___ Records shown ___

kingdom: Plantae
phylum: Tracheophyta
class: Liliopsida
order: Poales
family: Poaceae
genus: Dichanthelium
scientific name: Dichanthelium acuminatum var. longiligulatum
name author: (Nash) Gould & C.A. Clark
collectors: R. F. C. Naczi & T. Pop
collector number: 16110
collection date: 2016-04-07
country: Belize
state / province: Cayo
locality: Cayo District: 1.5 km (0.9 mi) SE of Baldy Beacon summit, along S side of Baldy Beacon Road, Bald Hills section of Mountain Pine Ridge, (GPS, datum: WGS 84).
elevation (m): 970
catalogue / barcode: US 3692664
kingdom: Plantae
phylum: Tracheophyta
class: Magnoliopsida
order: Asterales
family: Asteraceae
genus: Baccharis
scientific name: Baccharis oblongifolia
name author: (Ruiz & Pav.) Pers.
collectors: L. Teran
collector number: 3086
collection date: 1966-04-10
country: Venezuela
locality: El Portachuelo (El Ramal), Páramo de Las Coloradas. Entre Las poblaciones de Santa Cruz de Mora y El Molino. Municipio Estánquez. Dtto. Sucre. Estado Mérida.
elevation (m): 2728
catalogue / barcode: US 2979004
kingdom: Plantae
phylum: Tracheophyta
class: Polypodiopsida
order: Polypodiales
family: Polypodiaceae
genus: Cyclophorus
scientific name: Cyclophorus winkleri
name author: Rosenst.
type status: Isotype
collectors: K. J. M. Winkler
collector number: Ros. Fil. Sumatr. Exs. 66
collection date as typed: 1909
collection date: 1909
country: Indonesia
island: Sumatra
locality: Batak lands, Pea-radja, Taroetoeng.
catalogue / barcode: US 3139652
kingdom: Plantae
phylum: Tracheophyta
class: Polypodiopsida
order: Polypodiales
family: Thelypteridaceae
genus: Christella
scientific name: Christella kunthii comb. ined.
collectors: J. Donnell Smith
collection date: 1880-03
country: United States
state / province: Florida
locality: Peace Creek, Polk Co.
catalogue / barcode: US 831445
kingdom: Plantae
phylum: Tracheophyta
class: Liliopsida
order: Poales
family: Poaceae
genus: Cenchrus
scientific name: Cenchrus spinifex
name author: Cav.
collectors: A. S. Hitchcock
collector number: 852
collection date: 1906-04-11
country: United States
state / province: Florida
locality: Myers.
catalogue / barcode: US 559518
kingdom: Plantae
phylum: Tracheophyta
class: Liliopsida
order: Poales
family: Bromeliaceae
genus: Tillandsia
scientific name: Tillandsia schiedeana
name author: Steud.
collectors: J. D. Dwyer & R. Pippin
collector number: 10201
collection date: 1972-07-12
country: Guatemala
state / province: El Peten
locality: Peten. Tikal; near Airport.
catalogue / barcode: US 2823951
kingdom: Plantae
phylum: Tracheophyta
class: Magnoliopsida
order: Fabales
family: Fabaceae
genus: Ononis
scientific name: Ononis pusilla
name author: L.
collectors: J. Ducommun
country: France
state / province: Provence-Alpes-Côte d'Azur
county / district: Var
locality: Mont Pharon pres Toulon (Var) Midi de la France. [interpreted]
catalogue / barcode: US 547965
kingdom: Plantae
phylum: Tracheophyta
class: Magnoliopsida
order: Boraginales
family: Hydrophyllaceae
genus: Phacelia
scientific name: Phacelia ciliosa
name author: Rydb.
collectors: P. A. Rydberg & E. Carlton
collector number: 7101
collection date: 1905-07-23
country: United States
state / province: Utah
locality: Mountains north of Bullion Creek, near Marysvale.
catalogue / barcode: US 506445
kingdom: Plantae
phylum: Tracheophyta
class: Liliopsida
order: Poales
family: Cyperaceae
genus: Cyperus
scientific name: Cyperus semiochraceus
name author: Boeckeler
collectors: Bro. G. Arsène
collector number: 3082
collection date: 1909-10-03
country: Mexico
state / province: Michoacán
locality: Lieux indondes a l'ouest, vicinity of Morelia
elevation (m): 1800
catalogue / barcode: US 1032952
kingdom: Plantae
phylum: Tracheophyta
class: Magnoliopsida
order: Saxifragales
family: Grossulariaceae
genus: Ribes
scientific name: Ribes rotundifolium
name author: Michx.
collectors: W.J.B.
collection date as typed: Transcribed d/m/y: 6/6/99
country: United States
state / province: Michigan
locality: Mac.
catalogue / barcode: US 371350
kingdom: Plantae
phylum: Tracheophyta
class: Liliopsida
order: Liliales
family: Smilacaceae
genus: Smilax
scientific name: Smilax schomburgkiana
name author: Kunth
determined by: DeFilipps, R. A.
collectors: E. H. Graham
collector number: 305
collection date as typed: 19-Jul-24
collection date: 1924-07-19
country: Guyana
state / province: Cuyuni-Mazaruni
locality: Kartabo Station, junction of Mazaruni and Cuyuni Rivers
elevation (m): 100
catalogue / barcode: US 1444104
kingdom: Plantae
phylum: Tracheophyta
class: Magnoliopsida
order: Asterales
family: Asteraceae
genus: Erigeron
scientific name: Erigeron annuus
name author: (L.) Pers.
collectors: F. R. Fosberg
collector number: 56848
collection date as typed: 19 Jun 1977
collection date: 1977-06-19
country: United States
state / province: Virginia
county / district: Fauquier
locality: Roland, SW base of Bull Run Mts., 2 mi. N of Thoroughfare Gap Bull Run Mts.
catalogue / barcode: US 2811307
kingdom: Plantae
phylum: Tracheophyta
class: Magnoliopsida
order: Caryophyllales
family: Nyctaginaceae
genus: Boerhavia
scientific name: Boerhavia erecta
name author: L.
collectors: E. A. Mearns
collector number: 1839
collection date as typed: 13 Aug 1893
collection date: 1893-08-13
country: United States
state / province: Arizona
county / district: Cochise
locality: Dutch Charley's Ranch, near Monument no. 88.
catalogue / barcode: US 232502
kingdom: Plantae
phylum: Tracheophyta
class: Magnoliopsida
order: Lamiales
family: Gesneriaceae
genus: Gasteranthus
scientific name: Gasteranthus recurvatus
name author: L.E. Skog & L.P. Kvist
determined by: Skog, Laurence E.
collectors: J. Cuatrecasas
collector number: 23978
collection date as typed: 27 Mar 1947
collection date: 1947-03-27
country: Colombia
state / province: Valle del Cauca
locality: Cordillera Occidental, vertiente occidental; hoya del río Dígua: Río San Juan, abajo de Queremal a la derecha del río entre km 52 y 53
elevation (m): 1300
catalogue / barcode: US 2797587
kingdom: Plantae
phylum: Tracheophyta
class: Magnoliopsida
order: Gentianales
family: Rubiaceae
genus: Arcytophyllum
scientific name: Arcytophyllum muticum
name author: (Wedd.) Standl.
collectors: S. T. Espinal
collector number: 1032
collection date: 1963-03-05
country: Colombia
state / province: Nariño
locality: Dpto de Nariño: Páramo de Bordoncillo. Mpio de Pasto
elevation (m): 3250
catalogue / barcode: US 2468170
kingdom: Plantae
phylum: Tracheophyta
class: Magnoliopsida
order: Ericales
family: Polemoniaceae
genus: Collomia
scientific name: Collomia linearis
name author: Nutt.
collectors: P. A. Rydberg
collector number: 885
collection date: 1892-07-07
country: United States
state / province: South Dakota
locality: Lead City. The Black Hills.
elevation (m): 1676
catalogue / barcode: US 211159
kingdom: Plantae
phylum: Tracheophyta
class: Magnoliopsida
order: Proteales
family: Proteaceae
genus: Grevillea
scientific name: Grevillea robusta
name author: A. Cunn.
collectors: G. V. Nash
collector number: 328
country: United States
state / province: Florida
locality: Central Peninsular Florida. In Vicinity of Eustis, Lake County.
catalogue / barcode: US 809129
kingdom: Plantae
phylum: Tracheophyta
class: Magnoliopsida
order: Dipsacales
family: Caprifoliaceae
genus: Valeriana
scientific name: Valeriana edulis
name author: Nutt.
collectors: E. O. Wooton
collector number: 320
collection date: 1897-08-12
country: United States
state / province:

___

■ Stated exercise: Please rewrite all of the items above, replacing "collectors" with "collected by" and leaving everything else as it is.

■ Correct response:
kingdom: Plantae
phylum: Tracheophyta
class: Liliopsida
order: Poales
family: Poaceae
genus: Dichanthelium
scientific name: Dichanthelium acuminatum var. longiligulatum
name author: (Nash) Gould & C.A. Clark
collected by: R. F. C. Naczi & T. Pop
collector number: 16110
collection date: 2016-04-07
country: Belize
state / province: Cayo
locality: Cayo District: 1.5 km (0.9 mi) SE of Baldy Beacon summit, along S side of Baldy Beacon Road, Bald Hills section of Mountain Pine Ridge, (GPS, datum: WGS 84).
elevation (m): 970
catalogue / barcode: US 3692664
kingdom: Plantae
phylum: Tracheophyta
class: Magnoliopsida
order: Asterales
family: Asteraceae
genus: Baccharis
scientific name: Baccharis oblongifolia
name author: (Ruiz & Pav.) Pers.
collected by: L. Teran
collector number: 3086
collection date: 1966-04-10
country: Venezuela
locality: El Portachuelo (El Ramal), Páramo de Las Coloradas. Entre Las poblaciones de Santa Cruz de Mora y El Molino. Municipio Estánquez. Dtto. Sucre. Estado Mérida.
elevation (m): 2728
catalogue / barcode: US 2979004
kingdom: Plantae
phylum: Tracheophyta
class: Polypodiopsida
order: Polypodiales
family: Polypodiaceae
genus: Cyclophorus
scientific name: Cyclophorus winkleri
name author: Rosenst.
type status: Isotype
collected by: K. J. M. Winkler
collector number: Ros. Fil. Sumatr. Exs. 66
collection date as typed: 1909
collection date: 1909
country: Indonesia
island: Sumatra
locality: Batak lands, Pea-radja, Taroetoeng.
catalogue / barcode: US 3139652
kingdom: Plantae
phylum: Tracheophyta
class: Polypodiopsida
order: Polypodiales
family: Thelypteridaceae
genus: Christella
scientific name: Christella kunthii comb. ined.
collected by: J. Donnell Smith
collection date: 1880-03
country: United States
state / province: Florida
locality: Peace Creek, Polk Co.
catalogue / barcode: US 831445
kingdom: Plantae
phylum: Tracheophyta
class: Liliopsida
order: Poales
family: Poaceae
genus: Cenchrus
scientific name: Cenchrus spinifex
name author: Cav.
collected by: A. S. Hitchcock
collector number: 852
collection date: 1906-04-11
country: United States
state / province: Florida
locality: Myers.
catalogue / barcode: US 559518
kingdom: Plantae
phylum: Tracheophyta
class: Liliopsida
order: Poales
family: Bromeliaceae
genus: Tillandsia
scientific name: Tillandsia schiedeana
name author: Steud.
collected by: J. D. Dwyer & R. Pippin
collector number: 10201
collection date: 1972-07-12
country: Guatemala
state / province: El Peten
locality: Peten. Tikal; near Airport.
catalogue / barcode: US 2823951
kingdom: Plantae
phylum: Tracheophyta
class: Magnoliopsida
order: Fabales
family: Fabaceae
genus: Ononis
scientific name: Ononis pusilla
name author: L.
collected by: J. Ducommun
country: France
state / province: Provence-Alpes-Côte d'Azur
county / district: Var
locality: Mont Pharon pres Toulon (Var) Midi de la France. [interpreted]
catalogue / barcode: US 547965
kingdom: Plantae
phylum: Tracheophyta
class: Magnoliopsida
order: Boraginales
family: Hydrophyllaceae
genus: Phacelia
scientific name: Phacelia ciliosa
name author: Rydb.
collected by: P. A. Rydberg & E. Carlton
collector number: 7101
collection date: 1905-07-23
country: United States
state / province: Utah
locality: Mountains north of Bullion Creek, near Marysvale.
catalogue / barcode: US 506445
kingdom: Plantae
phylum: Tracheophyta
class: Liliopsida
order: Poales
family: Cyperaceae
genus: Cyperus
scientific name: Cyperus semiochraceus
name author: Boeckeler
collected by: Bro. G. Arsène
collector number: 3082
collection date: 1909-10-03
country: Mexico
state / province: Michoacán
locality: Lieux indondes a l'ouest, vicinity of Morelia
elevation (m): 1800
catalogue / barcode: US 1032952
kingdom: Plantae
phylum: Tracheophyta
class: Magnoliopsida
order: Saxifragales
family: Grossulariaceae
genus: Ribes
scientific name: Ribes rotundifolium
name author: Michx.
collected by: W.J.B.
collection date as typed: Transcribed d/m/y: 6/6/99
country: United States
state / province: Michigan
locality: Mac.
catalogue / barcode: US 371350
kingdom: Plantae
phylum: Tracheophyta
class: Liliopsida
order: Liliales
family: Smilacaceae
genus: Smilax
scientific name: Smilax schomburgkiana
name author: Kunth
determined by: DeFilipps, R. A.
collected by: E. H. Graham
collector number: 305
collection date as typed: 19-Jul-24
collection date: 1924-07-19
country: Guyana
state / province: Cuyuni-Mazaruni
locality: Kartabo Station, junction of Mazaruni and Cuyuni Rivers
elevation (m): 100
catalogue / barcode: US 1444104
kingdom: Plantae
phylum: Tracheophyta
class: Magnoliopsida
order: Asterales
family: Asteraceae
genus: Erigeron
scientific name: Erigeron annuus
name author: (L.) Pers.
collected by: F. R. Fosberg
collector number: 56848
collection date as typed: 19 Jun 1977
collection date: 1977-06-19
country: United States
state / province: Virginia
county / district: Fauquier
locality: Roland, SW base of Bull Run Mts., 2 mi. N of Thoroughfare Gap Bull Run Mts.
catalogue / barcode: US 2811307
kingdom: Plantae
phylum: Tracheophyta
class: Magnoliopsida
order: Caryophyllales
family: Nyctaginaceae
genus: Boerhavia
scientific name: Boerhavia erecta
name author: L.
collected by: E. A. Mearns
collector number: 1839
collection date as typed: 13 Aug 1893
collection date: 1893-08-13
country: United States
state / province: Arizona
county / district: Cochise
locality: Dutch Charley's Ranch, near Monument no. 88.
catalogue / barcode: US 232502
kingdom: Plantae
phylum: Tracheophyta
class: Magnoliopsida
order: Lamiales
family: Gesneriaceae
genus: Gasteranthus
scientific name: Gasteranthus recurvatus
name author: L.E. Skog & L.P. Kvist
determined by: Skog, Laurence E.
collected by: J. Cuatrecasas
collector number: 23978
collection date as typed: 27 Mar 1947
collection date: 1947-03-27
country: Colombia
state / province: Valle del Cauca
locality: Cordillera Occidental, vertiente occidental; hoya del río Dígua: Río San Juan, abajo de Queremal a la derecha del río entre km 52 y 53
elevation (m): 1300
catalogue / barcode: US 2797587
kingdom: Plantae
phylum: Tracheophyta
class: Magnoliopsida
order: Gentianales
family: Rubiaceae
genus: Arcytophyllum
scientific name: Arcytophyllum muticum
name author: (Wedd.) Standl.
collected by: S. T. Espinal
collector number: 1032
collection date: 1963-03-05
country: Colombia
state / province: Nariño
locality: Dpto de Nariño: Páramo de Bordoncillo. Mpio de Pasto
elevation (m): 3250
catalogue / barcode: US 2468170
kingdom: Plantae
phylum: Tracheophyta
class: Magnoliopsida
order: Ericales
family: Polemoniaceae
genus: Collomia
scientific name: Collomia linearis
name author: Nutt.
collected by: P. A. Rydberg
collector number: 885
collection date: 1892-07-07
country: United States
state / province: South Dakota
locality: Lead City. The Black Hills.
elevation (m): 1676
catalogue / barcode: US 211159
kingdom: Plantae
phylum: Tracheophyta
class: Magnoliopsida
order: Proteales
family: Proteaceae
genus: Grevillea
scientific name: Grevillea robusta
name author: A. Cunn.
collected by: G. V. Nash
collector number: 328
country: United States
state / province: Florida
locality: Central Peninsular Florida. In Vicinity of Eustis, Lake County.
catalogue / barcode: US 809129
kingdom: Plantae
phylum: Tracheophyta
class: Magnoliopsida
order: Dipsacales
family: Caprifoliaceae
genus: Valeriana
scientific name: Valeriana edulis
name author: Nutt.
collected by: E. O. Wooton
collector number: 320
collection date: 1897-08-12
country: United States
state / province:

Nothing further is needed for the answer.